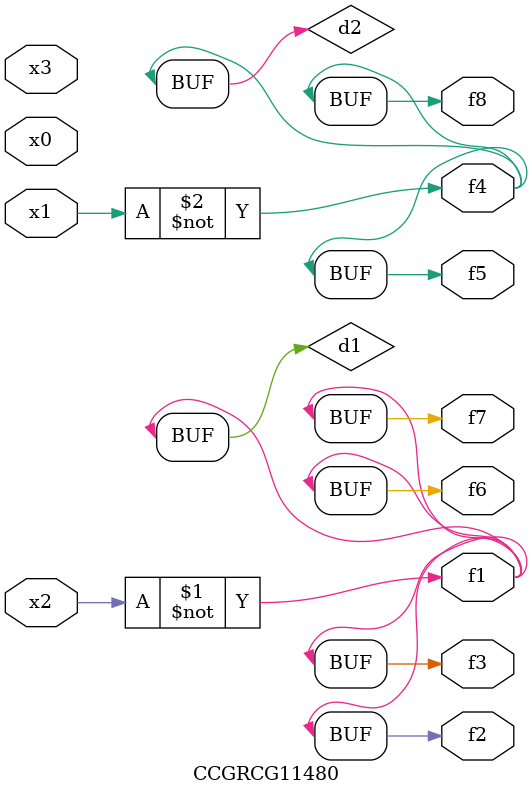
<source format=v>
module CCGRCG11480(
	input x0, x1, x2, x3,
	output f1, f2, f3, f4, f5, f6, f7, f8
);

	wire d1, d2;

	xnor (d1, x2);
	not (d2, x1);
	assign f1 = d1;
	assign f2 = d1;
	assign f3 = d1;
	assign f4 = d2;
	assign f5 = d2;
	assign f6 = d1;
	assign f7 = d1;
	assign f8 = d2;
endmodule

</source>
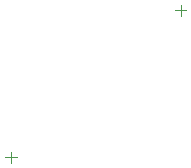
<source format=gbr>
%TF.GenerationSoftware,Altium Limited,Altium Designer,21.9.2 (33)*%
G04 Layer_Color=0*
%FSLAX45Y45*%
%MOMM*%
%TF.SameCoordinates,8C9FB855-A7A5-4AEE-82B0-D85B10D48A85*%
%TF.FilePolarity,Positive*%
%TF.FileFunction,Other,Top_Component_Center*%
%TF.Part,Single*%
G01*
G75*
%TA.AperFunction,NonConductor*%
%ADD69C,0.10000*%
D69*
X14224001Y8478205D02*
Y8578205D01*
X14174004Y8528202D02*
X14274002D01*
X12738898Y7283602D02*
X12838898D01*
X12788900Y7233600D02*
Y7333600D01*
%TF.MD5,7c471c3b535413abb733072bc3ba89ee*%
M02*

</source>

= What to work on =
Copy the whole listing exactly, excluding the pictures in it.

= Solution for this task =
<source format=v>
module CCGRCG11480(
	input x0, x1, x2, x3,
	output f1, f2, f3, f4, f5, f6, f7, f8
);

	wire d1, d2;

	xnor (d1, x2);
	not (d2, x1);
	assign f1 = d1;
	assign f2 = d1;
	assign f3 = d1;
	assign f4 = d2;
	assign f5 = d2;
	assign f6 = d1;
	assign f7 = d1;
	assign f8 = d2;
endmodule

</source>
<source format=gbr>
%TF.GenerationSoftware,Altium Limited,Altium Designer,21.9.2 (33)*%
G04 Layer_Color=0*
%FSLAX45Y45*%
%MOMM*%
%TF.SameCoordinates,8C9FB855-A7A5-4AEE-82B0-D85B10D48A85*%
%TF.FilePolarity,Positive*%
%TF.FileFunction,Other,Top_Component_Center*%
%TF.Part,Single*%
G01*
G75*
%TA.AperFunction,NonConductor*%
%ADD69C,0.10000*%
D69*
X14224001Y8478205D02*
Y8578205D01*
X14174004Y8528202D02*
X14274002D01*
X12738898Y7283602D02*
X12838898D01*
X12788900Y7233600D02*
Y7333600D01*
%TF.MD5,7c471c3b535413abb733072bc3ba89ee*%
M02*

</source>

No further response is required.